Hi Customer, I've never dealt with the question of how to relate to your mother-in-law vis-a-vis your impending divorce. I think that if I were you, I'd not move forward with the divorce until after she has passed away--since you seem to be certain this will happen with 6m or less. Since I'm a life-long student of human nature, I might visit her without anyone else being around and ask her for stories about her son, your husband. I'd hope to find out stuff about him as a child that might make him more understandable to you now. Her attitude toward him in comparison to her other children could show you if he was a favorite, or a scapegoat. And you'd be giving her a great gift by listening to her.
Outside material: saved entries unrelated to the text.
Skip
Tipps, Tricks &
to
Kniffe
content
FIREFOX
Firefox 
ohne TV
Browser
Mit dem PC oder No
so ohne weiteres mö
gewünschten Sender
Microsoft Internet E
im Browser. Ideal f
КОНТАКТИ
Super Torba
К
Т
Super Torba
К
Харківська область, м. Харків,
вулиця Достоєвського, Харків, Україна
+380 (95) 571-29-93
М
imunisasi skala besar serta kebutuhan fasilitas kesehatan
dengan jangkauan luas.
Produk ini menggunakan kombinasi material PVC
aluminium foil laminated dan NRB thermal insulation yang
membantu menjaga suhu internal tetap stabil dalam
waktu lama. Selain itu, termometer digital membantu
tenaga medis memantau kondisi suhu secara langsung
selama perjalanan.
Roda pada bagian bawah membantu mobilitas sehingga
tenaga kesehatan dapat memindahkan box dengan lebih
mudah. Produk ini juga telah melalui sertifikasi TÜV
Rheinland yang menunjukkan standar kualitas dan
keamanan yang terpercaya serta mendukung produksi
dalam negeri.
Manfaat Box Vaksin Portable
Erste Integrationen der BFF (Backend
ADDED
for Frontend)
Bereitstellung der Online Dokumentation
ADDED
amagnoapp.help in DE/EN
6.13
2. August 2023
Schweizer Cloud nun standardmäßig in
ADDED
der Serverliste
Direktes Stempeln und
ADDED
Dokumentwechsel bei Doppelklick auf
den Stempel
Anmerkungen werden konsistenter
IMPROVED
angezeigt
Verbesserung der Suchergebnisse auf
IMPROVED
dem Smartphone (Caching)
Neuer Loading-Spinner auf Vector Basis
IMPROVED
You might find out if she believes in a higher being and what she expects when she dies. Real inner contact with a higher power is a major factor in rehabilitating a Narcissist, so count HER score on the 9 characteristics, compared to his. No matter who the person is, compassion for the dying is a rewarding experience for both people.
I understand however, that you might be reluctant to get involved, because then your own compassion for her could make you more reluctant to cut off your compassion from divorcing her son after she dies. Men are designed to be able to turn such emotional states on and off, while woman are more likely to have them ON or OFF all the time. But if you did that, you'd also be giving Greg a great gift, of getting to know and thus comfort his mom. You could also ask her about how he treats her--who knows what could arise from that?
These are some preliminary thoughts. I know you're very angry and bitter toward Greg, and you don't want to get sucked in to loving HIM more, if he's not going to change. I suspect also that if you put that bitterness on the shelf for a few months, you don't really know what will come of it. well, neither do I.